De seguida temos o último tópico de discussão, ou seja, a banda-sonora. E tudo isto porque se revela uma selecção imaculada repleta de clássicos que se afigura uma das melhores compilações sonoras em um projecto cinematográfico. Desde o início da fita com o enérgico "Rock Around the Clock" de Bill Haley and the Comets, que se poderia perceber que estariamos perante algo de muito especial. Aliás, a edição disponível para venda contém dois cds que produzem um total de 41 músicas que são uma autêntica revisitação ao passado. Destacam-se os nomes de The Beach Boys, The Platters, Chuck Berry, Fats Domino, The Cleftones, Booker T. and the M.G.'s, The Diamonds, Buddy Holly entre muitos outros. Mas a banda-sonora não é a única componente digna de destaque. Existe a fabulosa montagem que de resto valeu uma nomeação ao Oscar para Marcia Lucas ou a estimulante fotografia de Ron Eveslage e Jan D'Alquen. Brilhantemente produzido por Francis Ford Coppola, American Graffiti ainda conta com uma soberba realização de Lucas e um punhado de excelentes interpretações. Além das mencionadas supra, temos um extraordinário Paul Le Mat a lembrar Marlon Brando, um irrequieto e surpreendente Ron Howard (sim, esse mesmo), uma Mackenzie Philips a trazer à memória o estilo único de Marylin Monroe, um Harison Ford em início de carreira e uma fascinante Candy Clark (nomeação para o Oscar de "Melhor Actriz Secundária").

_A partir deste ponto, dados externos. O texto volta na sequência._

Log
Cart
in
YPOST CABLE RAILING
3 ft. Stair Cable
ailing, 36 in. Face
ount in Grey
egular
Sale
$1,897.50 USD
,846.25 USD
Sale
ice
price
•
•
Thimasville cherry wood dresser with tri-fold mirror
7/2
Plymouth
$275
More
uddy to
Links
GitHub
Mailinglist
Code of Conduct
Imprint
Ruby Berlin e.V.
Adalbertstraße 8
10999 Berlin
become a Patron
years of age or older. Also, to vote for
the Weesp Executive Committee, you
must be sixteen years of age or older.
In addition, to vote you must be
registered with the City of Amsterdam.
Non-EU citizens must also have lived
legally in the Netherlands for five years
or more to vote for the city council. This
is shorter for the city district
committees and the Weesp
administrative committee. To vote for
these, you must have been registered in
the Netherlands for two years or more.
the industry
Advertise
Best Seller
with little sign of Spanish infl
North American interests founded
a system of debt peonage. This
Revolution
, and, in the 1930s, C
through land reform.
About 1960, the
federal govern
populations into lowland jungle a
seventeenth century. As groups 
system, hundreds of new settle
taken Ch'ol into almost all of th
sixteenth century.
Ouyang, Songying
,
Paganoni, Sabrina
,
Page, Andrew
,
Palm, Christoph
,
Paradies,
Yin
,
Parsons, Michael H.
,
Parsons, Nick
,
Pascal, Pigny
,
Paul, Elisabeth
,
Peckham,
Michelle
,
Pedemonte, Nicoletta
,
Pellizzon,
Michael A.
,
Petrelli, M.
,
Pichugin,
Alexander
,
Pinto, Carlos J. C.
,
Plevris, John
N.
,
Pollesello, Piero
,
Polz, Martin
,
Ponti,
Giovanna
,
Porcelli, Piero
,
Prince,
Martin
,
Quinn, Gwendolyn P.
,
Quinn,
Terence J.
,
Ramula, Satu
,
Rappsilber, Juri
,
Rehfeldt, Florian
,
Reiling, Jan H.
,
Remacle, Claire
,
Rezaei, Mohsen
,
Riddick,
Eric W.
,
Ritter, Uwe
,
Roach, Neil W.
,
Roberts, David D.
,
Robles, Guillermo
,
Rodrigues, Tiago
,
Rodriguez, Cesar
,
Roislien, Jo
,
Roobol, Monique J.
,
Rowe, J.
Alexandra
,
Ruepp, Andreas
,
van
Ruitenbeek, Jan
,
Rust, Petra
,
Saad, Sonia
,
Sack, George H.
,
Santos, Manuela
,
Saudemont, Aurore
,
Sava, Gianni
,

American Graffiti não é, de todo, aquela fita que o indivíduo comum ganha um gosto imediato. É fundamental perceber o seu contexto social e entender a mentalidade vivida na época retratada. E é normal que esta película diga muita mais à população norte-americana do que à restante. Afinal, este filme é aquele que, no ano de 1973, teve um enorme sucesso devido à enorme quantidade de pessoas que foi ver o seu passado desenrolar no grande ecrã. Assim, temos, sobretudo, uma obra nostálgica repleta de momentos clássicos. Até pode ser considerado um true american classic. E vivia-se uma época alienada da guerra e da perversidade. Era a era da inocência. E é fabuloso observar a inocência desenrolar-se à frente dos nossos olhos enquanto pensamos "quem me dera ter vivido naquela época". A música, os carros, a bebida, a dança, as atitudes, tudo se desenvolve em uma panóplia de emoções que se revelam uma ode à juventude e aos tempos de liberdade absoluta.


A Frase

"Someone wants me. Someone roaming the streets, wants ME... Will you turn the corner?"